● About this exercise: Rewrite every item below, substituting "wooden bathroom cabinet" wherever "wooden vanity cabinet" occurs and keeping all other text unchanged. Omit the picture lines from your output.

[Spatial grounding data]
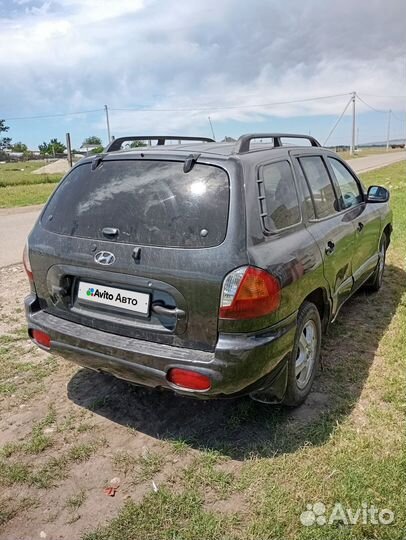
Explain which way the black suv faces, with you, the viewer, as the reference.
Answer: facing away from the viewer and to the right of the viewer
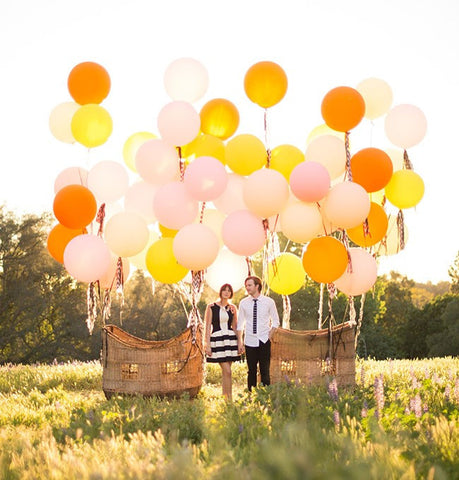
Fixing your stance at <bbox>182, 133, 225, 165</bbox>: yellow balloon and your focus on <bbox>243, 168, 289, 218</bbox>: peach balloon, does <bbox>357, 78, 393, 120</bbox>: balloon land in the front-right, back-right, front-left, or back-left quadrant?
front-left

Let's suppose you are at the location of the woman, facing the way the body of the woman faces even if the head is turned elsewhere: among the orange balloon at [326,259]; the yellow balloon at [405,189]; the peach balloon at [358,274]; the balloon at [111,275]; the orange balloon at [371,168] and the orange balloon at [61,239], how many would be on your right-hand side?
2

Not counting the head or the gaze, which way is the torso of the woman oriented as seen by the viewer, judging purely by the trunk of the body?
toward the camera

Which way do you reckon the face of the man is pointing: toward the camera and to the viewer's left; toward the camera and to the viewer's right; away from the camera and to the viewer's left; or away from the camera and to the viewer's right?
toward the camera and to the viewer's left
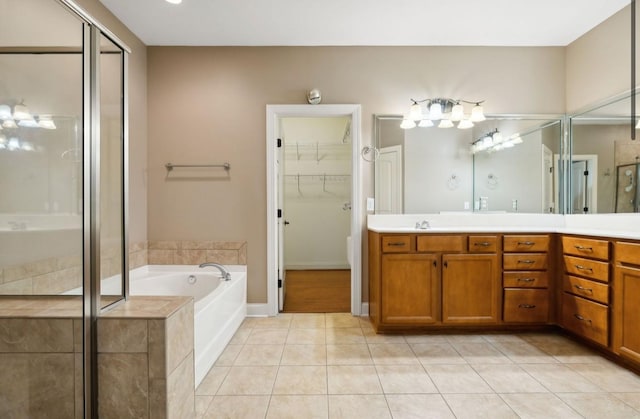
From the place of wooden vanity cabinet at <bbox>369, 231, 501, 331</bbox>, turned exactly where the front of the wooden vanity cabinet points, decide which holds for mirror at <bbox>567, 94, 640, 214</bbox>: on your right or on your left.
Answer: on your left

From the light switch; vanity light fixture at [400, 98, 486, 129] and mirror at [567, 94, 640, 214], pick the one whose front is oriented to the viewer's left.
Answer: the mirror

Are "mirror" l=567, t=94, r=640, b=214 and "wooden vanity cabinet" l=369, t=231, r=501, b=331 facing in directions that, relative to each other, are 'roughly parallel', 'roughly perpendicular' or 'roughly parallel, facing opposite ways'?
roughly perpendicular

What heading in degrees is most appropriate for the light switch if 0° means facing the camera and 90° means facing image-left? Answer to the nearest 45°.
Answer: approximately 0°

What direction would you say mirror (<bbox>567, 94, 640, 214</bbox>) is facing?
to the viewer's left

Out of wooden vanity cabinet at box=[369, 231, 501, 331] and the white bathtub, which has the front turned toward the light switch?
the white bathtub

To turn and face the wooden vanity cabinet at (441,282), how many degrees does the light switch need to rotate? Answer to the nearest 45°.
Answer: approximately 45° to its left

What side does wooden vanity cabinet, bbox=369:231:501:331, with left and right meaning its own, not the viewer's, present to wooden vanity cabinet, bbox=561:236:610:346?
left

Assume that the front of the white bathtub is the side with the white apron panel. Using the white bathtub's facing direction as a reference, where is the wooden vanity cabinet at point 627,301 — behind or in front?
in front

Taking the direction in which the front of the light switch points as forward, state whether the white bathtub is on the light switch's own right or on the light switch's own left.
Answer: on the light switch's own right

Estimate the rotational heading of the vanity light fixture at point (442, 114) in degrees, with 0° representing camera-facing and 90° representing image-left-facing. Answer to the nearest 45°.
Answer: approximately 0°

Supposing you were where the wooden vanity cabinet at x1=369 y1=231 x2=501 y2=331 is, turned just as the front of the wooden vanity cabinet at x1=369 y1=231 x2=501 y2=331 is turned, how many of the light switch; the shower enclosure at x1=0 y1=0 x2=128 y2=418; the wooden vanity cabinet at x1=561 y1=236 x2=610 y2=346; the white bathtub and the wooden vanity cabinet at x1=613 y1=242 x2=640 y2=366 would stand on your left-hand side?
2
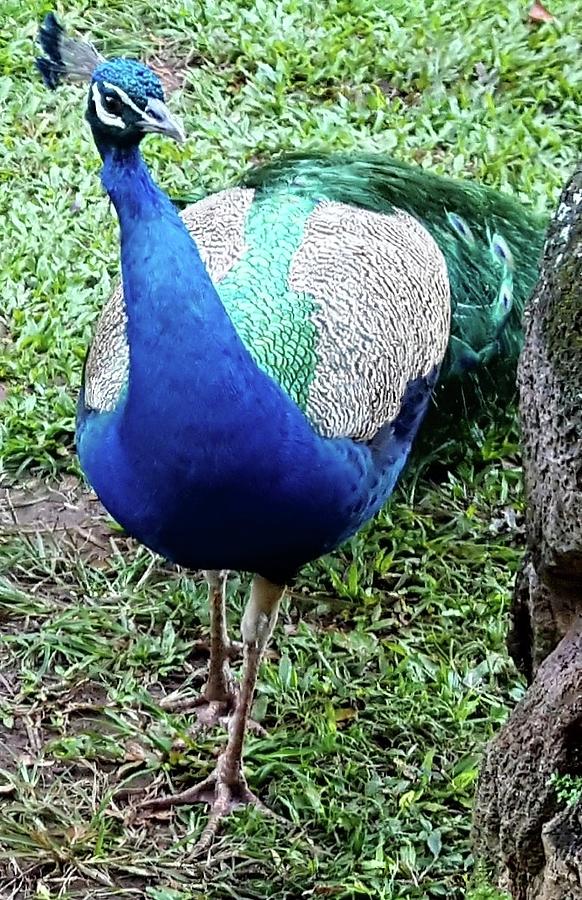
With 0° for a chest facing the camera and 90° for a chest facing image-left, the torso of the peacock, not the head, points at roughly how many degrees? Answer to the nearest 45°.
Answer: approximately 45°

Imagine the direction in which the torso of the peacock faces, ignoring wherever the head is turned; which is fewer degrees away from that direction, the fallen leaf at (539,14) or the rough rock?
the rough rock

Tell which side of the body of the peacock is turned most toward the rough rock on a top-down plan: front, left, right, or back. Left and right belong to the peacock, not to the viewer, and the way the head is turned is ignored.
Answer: left

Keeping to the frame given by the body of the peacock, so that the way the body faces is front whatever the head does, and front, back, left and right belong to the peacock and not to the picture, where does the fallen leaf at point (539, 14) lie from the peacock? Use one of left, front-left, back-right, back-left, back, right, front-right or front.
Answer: back-right
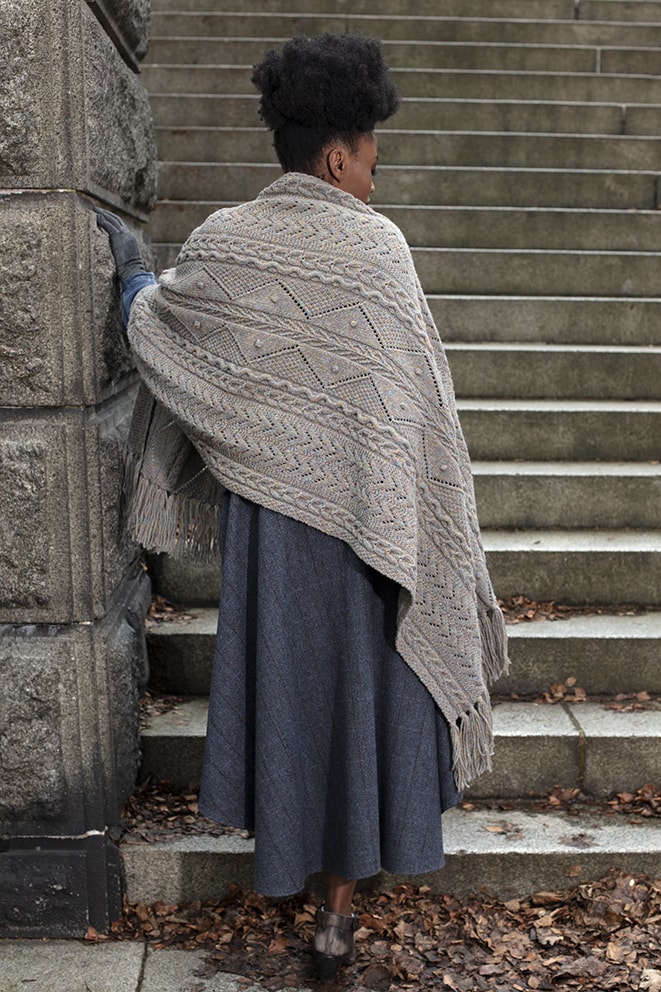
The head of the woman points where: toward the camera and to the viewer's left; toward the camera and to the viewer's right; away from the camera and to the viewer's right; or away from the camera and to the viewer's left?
away from the camera and to the viewer's right

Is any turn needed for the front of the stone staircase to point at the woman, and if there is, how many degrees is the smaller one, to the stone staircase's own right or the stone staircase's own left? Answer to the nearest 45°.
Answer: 0° — it already faces them

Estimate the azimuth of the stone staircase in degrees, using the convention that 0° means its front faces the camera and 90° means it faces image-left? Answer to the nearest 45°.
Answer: approximately 0°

● Exercise answer:
Explain which way the black suv faces, with you, the viewer, as the reference.
Answer: facing away from the viewer and to the right of the viewer
Fixing your stance at <bbox>182, 133, 225, 165</bbox>: yellow balloon and your focus on <bbox>243, 168, 289, 218</bbox>: peach balloon, does <bbox>357, 78, 393, 120</bbox>: balloon land in the front-right, back-right, front-left, or back-left quadrant?
front-left

Let's suppose you are at the location of the woman, facing the way the body of the woman faces even if the head is turned elsewhere: among the orange balloon at [326,259]; the yellow balloon at [405,189]; the peach balloon at [358,274]; the balloon at [111,275]; the orange balloon at [371,168] and the orange balloon at [61,239], how many would be on your right-hand side?
2

Not counting the head or the gaze, which way is the torso of the woman oriented as seen by the viewer, judging purely by the trunk of the body?
toward the camera

Which way do you reckon the face of the man is pointing: toward the camera and to the viewer's left; toward the camera and to the viewer's right; away from the camera and to the viewer's left; or away from the camera and to the viewer's right?
toward the camera and to the viewer's left
From the place of wooden bathroom cabinet at <bbox>369, 231, 501, 331</bbox>, turned exactly where the front of the wooden bathroom cabinet points, decide which holds for mirror at <bbox>567, 94, 640, 214</bbox>: on your right or on your left.
Answer: on your left

From the light switch; vanity light fixture at [400, 98, 486, 129] and mirror at [567, 94, 640, 214], pick the one whose front is oriented to the viewer's left.
Answer: the mirror

Are "mirror" l=567, t=94, r=640, b=214 and "wooden bathroom cabinet" l=369, t=231, r=501, b=331 facing in directions that, relative to each other, are 'roughly parallel', 'roughly perpendicular' or 'roughly parallel, facing opposite ways'?
roughly perpendicular

What heading in degrees is most appropriate for the light switch if 0° means facing the camera and 90° means facing image-left? Answer to the nearest 45°.
Answer: approximately 0°

What direction would you say mirror (<bbox>567, 94, 640, 214</bbox>) is facing?
to the viewer's left

Out of wooden bathroom cabinet at box=[369, 231, 501, 331] and the white bathtub, which has the front turned toward the light switch?
the white bathtub

To turn and face the wooden bathroom cabinet at (441,282), how many degrees does the light switch need to rotate? Answer to the nearest 45°.
Answer: approximately 45° to its left

What side does wooden bathroom cabinet, bbox=369:231:501:331, with left and right meaning its own, not the viewer's, present to wooden bathroom cabinet, bbox=561:236:610:346?
left

Assume that the front of the white bathtub is the side with the white apron panel. Using the white bathtub's facing direction as a reference, where is the wooden bathroom cabinet at point 627,301 — behind or in front?
in front

Taking the direction in which the front of the light switch points as forward, state whether the white bathtub is on the light switch's own right or on the light switch's own left.
Answer: on the light switch's own right

Estimate the rotational heading of the vanity light fixture at point (442, 114) in degrees, with 0° representing camera-facing and 90° representing image-left-facing. Answer to the nearest 45°.
Answer: approximately 0°

Supposing you were where the wooden bathroom cabinet at x1=369 y1=231 x2=501 y2=331 is, turned just as the front of the wooden bathroom cabinet at x1=369 y1=231 x2=501 y2=331 is turned, how many of the light switch; the shower enclosure at x1=0 y1=0 x2=128 y2=418; the wooden bathroom cabinet at x1=561 y1=236 x2=610 y2=346; the white bathtub and the wooden bathroom cabinet at x1=613 y1=242 x2=640 y2=366 would stand on your left-hand side?
2
With 0° for a chest facing the camera and 90° for a chest facing image-left, the torso of the peacock, not the head, points at roughly how many degrees? Answer to the nearest 45°.
Answer: approximately 45°

Imagine the direction in which the torso of the peacock faces, ignoring wherever the head is turned; which is fewer degrees away from that direction, the fallen leaf at (539,14) or the rough rock?
the rough rock

Tell which side of the body of the peacock is turned most toward the rough rock on a top-down plan: front, left, right, or back. Left and right belong to the peacock, not to the viewer, and the way the head is turned is ignored.
Answer: left

Keeping to the frame given by the body of the peacock, so that the way the body faces is front whatever the head does, and front, back, left and right belong to the peacock and not to the picture, where does the fallen leaf at point (539, 14) lie from the peacock? Use one of left, front-left, back-right, back-left, back, right, front-right or front.
Answer: back-right
The head of the woman points where: toward the camera and to the viewer's left; toward the camera and to the viewer's right; away from the camera and to the viewer's right; or away from the camera and to the viewer's left?
away from the camera and to the viewer's right

Is any turn needed for the front of the stone staircase to point at the woman, and if there is, how many degrees is the smaller one, to the stone staircase's own right or the stone staircase's own left? Answer to the nearest 45°.
Answer: 0° — it already faces them

Estimate the azimuth of the stone staircase in degrees, using the convention that 0° means its front faces the camera and 90° means it faces image-left? Answer to the nearest 45°.
Answer: approximately 0°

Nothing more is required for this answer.